In Sport Authority’s case, however, it appears many vendors began resorting to consignment sales last year in response to the retailer’s deteriorating financial condition. The litigation in bankruptcy court indicates that in their eagerness to keep selling to Sports Authority, some vendors failed to properly secure their inventory by filing and perfecting liens in each state where they had shipped consignment goods.

“The challenge all suppliers and lenders have is always the yin and the yang of daily operations and running a business,” explained Lee Diercks, a partner at Clear Thinking Group LLC, a consultancy that is currently advising clients in the Hancock Fabrics and Total Hockey bankruptcy cases. “You’ve got to sell stuff to run a business and there is a thin line of how much risk do you take; how much am I prepared to sell to this company and how much am I prepared to lose if they go under?”

In the Sports Authority case, vendors who failed to perfect their liens on consignment goods emerged as a much larger category of unsecured creditors than usual, greatly complicating the bankruptcy process.

Perhaps more importantly, however, noted one observer, the Sports Authority debacle reveals just how dependent sporting goods brands have become on big box retailers.

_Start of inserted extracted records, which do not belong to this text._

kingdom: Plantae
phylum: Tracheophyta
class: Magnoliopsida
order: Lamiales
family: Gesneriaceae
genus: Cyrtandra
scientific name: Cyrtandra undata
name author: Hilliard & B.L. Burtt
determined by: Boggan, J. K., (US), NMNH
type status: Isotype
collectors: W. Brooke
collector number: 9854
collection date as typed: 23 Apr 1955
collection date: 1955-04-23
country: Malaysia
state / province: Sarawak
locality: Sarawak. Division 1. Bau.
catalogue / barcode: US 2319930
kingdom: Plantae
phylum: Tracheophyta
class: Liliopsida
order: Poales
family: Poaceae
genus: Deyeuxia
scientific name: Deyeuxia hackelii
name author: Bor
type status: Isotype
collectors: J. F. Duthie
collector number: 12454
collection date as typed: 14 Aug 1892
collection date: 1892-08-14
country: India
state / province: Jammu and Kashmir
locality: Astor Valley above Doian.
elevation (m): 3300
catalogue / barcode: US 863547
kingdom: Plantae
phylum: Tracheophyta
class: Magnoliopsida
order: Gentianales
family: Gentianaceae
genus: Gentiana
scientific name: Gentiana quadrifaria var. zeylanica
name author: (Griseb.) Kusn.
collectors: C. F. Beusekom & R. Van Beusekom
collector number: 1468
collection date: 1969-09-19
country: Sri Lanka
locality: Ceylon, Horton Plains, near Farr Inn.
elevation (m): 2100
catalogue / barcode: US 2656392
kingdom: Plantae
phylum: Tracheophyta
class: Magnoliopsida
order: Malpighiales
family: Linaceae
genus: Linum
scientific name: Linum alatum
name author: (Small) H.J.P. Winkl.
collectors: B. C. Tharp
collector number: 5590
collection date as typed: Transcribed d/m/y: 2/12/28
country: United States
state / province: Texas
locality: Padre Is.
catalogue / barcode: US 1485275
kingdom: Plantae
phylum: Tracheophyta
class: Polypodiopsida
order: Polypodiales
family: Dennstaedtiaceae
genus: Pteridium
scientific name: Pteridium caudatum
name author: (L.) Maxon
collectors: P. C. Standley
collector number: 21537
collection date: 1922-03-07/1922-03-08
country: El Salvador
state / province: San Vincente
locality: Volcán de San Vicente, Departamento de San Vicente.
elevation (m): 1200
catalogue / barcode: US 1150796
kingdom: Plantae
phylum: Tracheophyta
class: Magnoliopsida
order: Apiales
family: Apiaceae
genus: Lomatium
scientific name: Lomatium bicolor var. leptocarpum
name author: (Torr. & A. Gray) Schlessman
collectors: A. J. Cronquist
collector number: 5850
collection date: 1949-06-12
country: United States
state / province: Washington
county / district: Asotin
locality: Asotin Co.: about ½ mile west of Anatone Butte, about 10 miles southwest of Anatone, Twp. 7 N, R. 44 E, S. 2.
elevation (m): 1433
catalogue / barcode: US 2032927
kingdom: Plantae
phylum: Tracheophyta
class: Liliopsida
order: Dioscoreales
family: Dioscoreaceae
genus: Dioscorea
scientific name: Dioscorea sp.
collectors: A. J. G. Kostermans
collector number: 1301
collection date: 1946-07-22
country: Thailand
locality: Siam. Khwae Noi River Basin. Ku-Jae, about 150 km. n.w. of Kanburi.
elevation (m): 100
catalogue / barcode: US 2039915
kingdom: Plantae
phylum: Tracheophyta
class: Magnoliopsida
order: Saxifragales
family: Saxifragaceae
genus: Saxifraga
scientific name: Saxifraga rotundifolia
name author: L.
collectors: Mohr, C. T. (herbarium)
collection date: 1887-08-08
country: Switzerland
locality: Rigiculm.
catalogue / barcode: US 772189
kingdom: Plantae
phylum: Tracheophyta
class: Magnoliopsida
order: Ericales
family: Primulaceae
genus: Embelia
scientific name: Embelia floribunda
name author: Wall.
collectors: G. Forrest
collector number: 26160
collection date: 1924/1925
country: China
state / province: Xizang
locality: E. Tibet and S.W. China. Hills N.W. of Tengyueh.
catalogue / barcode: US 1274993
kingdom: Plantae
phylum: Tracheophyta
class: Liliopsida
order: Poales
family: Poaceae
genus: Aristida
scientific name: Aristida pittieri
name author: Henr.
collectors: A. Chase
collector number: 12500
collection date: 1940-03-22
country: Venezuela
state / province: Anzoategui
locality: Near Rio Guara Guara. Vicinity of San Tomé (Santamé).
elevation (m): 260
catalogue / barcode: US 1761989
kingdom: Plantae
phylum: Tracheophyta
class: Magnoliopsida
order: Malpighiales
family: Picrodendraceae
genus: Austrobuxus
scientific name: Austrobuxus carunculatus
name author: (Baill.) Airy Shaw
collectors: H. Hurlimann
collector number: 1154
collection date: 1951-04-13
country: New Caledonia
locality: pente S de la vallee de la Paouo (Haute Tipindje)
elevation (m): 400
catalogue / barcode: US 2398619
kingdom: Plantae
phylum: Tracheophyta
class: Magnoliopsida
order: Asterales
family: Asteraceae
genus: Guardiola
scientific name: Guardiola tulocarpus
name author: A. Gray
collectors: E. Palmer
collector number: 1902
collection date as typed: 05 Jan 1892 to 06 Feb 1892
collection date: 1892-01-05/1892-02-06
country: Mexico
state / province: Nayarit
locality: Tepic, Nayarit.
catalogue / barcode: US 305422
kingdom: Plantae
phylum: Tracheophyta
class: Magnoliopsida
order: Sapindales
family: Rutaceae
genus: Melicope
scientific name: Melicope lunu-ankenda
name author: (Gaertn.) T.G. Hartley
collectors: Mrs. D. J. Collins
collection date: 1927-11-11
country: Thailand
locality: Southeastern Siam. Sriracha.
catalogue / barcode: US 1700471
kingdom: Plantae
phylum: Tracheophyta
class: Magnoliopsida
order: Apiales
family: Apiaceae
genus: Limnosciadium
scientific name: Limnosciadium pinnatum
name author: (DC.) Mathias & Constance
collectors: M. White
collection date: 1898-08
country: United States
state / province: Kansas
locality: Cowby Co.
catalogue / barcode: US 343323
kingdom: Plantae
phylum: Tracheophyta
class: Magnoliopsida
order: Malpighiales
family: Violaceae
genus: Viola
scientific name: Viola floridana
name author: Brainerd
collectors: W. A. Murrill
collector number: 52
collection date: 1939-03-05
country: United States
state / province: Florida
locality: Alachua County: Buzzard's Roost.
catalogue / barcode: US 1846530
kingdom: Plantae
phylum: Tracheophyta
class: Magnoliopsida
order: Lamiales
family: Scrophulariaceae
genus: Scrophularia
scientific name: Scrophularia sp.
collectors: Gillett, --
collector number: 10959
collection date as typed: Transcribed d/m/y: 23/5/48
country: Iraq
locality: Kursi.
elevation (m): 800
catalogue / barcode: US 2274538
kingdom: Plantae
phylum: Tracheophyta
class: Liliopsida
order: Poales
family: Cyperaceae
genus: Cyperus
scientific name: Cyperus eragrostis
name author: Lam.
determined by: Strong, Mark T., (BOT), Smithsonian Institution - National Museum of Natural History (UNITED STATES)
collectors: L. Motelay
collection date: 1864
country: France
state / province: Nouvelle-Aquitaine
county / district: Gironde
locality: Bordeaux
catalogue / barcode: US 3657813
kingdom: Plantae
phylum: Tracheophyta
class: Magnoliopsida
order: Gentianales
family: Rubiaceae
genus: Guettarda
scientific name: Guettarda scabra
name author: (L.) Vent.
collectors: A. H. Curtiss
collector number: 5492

“You can say everyone in the industry knew they were having financial problems,” noted one industry observer who requested anonymity, “but what are you going to do? You can’t not sell to Sports Authority. You can’t walk away from them. It’s almost as if they are too big to fail. It shows how messed up retail is right now. No one wants to go with the small guys because they don’t have the financing and their owner is 70 years old, but some of the big guys are struggling too. It puts the brands in a tough spot.”

That helps explain why so many brands are moving so aggressively into direct-to-consumer sales.